Modern scholars and readers need to be reminded what death used to be like. The Triumph of Death, the visionary masterwork of the Flemish artist Pieter Bruegel the Elder (c. 1525–69), is not of course a work of realism, but Bruegel certainly did not have to rely entirely on his imagination to depict a scene of stomach-wrenching death and destruction. In a land ruled by an army of skeletons, a king lies dying, his treasure of no avail, while a dog gnaws on a nearby corpse. In the background we see two hanged men on gibbets, four men broken on wheels and another about to be beheaded. Armies clash, houses burn, ships sink. In the foreground, men and women, young and old, soldiers and civilians are all driven pell-mell into a narrow, square tunnel. No one is spared. Even the troubadour singing to his mistress is surely doomed. The artist himself died in his early forties, a younger man than this author.

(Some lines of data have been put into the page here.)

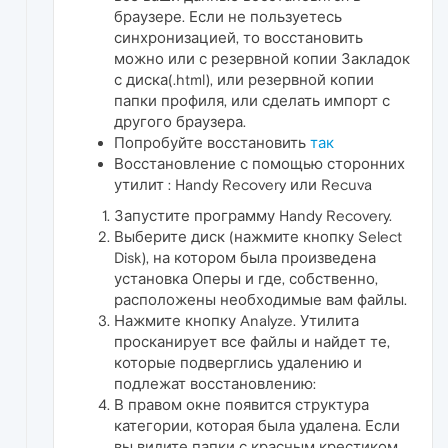
браузере. Если не пользуетесь
синхронизацией, то восстановить
можно или с резервной копии Закладок
с диска(.html), или резервной копии
папки профиля, или сделать импорт с
другого браузера.
Попробуйте восстановить
так
Восстановление с помощью сторонних
утилит : Handy Recovery или Recuva
Запустите программу Handy Recovery.
Выберите диск (нажмите кнопку Select
Disk), на котором была произведена
установка Оперы и где, собственно,
расположены необходимые вам файлы.
Нажмите кнопку Analyze. Утилита
просканирует все файлы и найдет те,
которые подверглись удалению и
подлежат восстановлению:
В правом окне появится структура
категории, которая была удалена. Если
вы видите папки с красным крестиком,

A century later the Italian artist Salvator Rosa painted perhaps the most moving of all memento mori, entitled simply L’umana fragilità (‘Human Frailty’). It was inspired by the plague that had swept his native Naples in 1655, claiming the life of his infant son, Rosalvo, as well as carrying off his brother, his sister, her husband and five of their children. Grinning hideously, the angel of death looms from the darkness behind Rosa’s wife to claim their son, even as he makes his first attempt to write. The mood of the heartbroken artist is immortally summed up in just eight Latin words inscribed on the canvas:

Conceptio culpa

Nasci pena

Labor vita

Necesse mori

‘Conception is sin, birth is pain, life is toil, death is inevitable.’ What more succinct description could be devised of life in the Europe of that time?